- Text analysis with tokenization, filtering, and stemming
- Memory-efficient inverted index
- Multiple search algorithms (Linear, Hits-based, Noop)
- Spanish language support with Snowball stemming
- Repository pattern for data persistence
go get github.com/sonirico/visigoth
package main
import (
"context"
"fmt"
"log"
"github.com/sonirico/visigoth"
)
type VisigothSearcher struct {
repo visigoth.Repo
}
type SearchPayload struct {
Index string
Terms string
}
func (v *VisigothSearcher) Search(p SearchPayload) error {
stream, err := v.repo.Search(p.Index, p.Terms, visigoth.HitsSearch)
if err != nil {
return err
}
// Process results from stream
for result := range stream.Chan() {
fmt.Printf("Document: %s, Hits: %d\n",
result.Doc().ID(), result.Hits)
}
return nil
}
func main() {
// Create tokenization pipeline with Spanish support
tokenizer := visigoth.NewKeepAlphanumericTokenizer()
pipeline := visigoth.NewTokenizationPipeline(
tokenizer,
visigoth.NewLowerCaseTokenizer(),
visigoth.NewStopWordsFilter(visigoth.SpanishStopWords),
visigoth.NewSpanishStemmer(true),
)
// Create repository with memory index builder
repo := visigoth.NewIndexRepo(visigoth.NewMemoryIndexBuilder(pipeline))
// Create searcher
searcher := &VisigothSearcher{repo: repo}
// Index some documents
repo.Put("courses", visigoth.NewDocRequest("java-course", "Curso de programación en Java"))
repo.Put("courses", visigoth.NewDocRequest("go-course", "Curso de programación en Go"))
repo.Put("courses", visigoth.NewDocRequest("python-course", "Curso de programación en Python"))
// Search
if err := searcher.Search(SearchPayload{
Index: "courses",
Terms: "programación java",
}); err != nil {
log.Fatal(err)
}
}
The package is organized into focused components:
- analyze - Text processing pipeline
- index - Document indexing and storage
- search - Query processing and ranking
- stemmer - Language-specific text normalization
- repos - Data persistence layer with aliasing
- loaders - Document loading utilities
- entities - Core data structures
Visigoth provides two main search algorithms, both implementing AND logic (all query tokens must be present in matching documents):
Feature | HitsSearch | LinearSearch |
---|---|---|
Algorithm | Hit counting + threshold filtering | Set intersection |
Time Complexity | O(T × D + R log R) | O(T × D + I) |
Space Complexity | O(R) | O(I) |
Result Ordering | Relevance-based (hit count) + document order | Document index order |
Best For | Relevance ranking, scoring | Boolean matching, performance |
Multi-token Efficiency | Constant per token | Early termination possible |
Where:
- T = number of search tokens
- D = average documents per token
- R = number of matching documents
- I = size of intersection sets
// Uses hit counting to rank results by relevance
results := HitsSearch([]string{"programming", "tutorial"}, indexer)

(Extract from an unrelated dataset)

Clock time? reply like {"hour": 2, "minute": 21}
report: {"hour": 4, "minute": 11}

// Returns documents sorted by relevance (most matching tokens first)
Process:
- Count hits (unique tokens) per document
- Filter documents with hits ≥ threshold (AND logic)
- Sort by hit count (relevance), then by document order (determinism)
Best for:
- ✅ Relevance ranking needed
- ✅ User expects "best matches first"
- ✅ Flexible scoring systems
- ✅ Apps with ranked suggestions
// Uses set intersection for exact boolean matching
results := LinearSearch([]string{"programming", "tutorial"}, indexer)

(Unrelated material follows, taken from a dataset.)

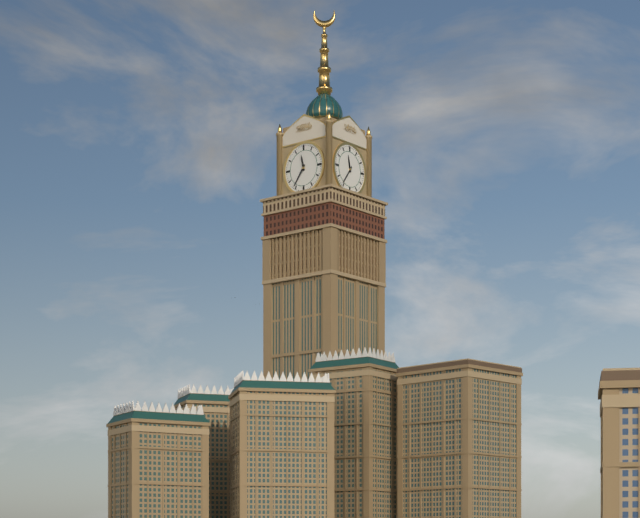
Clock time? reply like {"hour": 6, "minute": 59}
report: {"hour": 11, "minute": 36}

// Returns documents in document index order
Process:
- Get document sets for each token
- Compute intersection of all sets (AND logic)

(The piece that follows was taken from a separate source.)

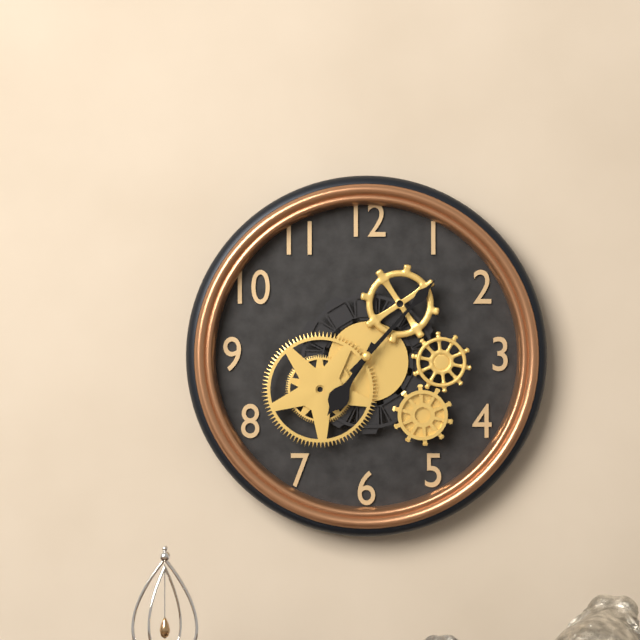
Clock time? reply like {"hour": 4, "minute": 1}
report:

- Return matches in document index order
Best for:
- ✅ Pure boolean matching
- ✅ Performance-critical applications
- ✅ Large queries (many tokens)
- ✅ Consistent ordering needed
Pull requests are welcome. For major changes, please open an issue first to discuss what you would like to change.
Please make sure to update tests as appropriate.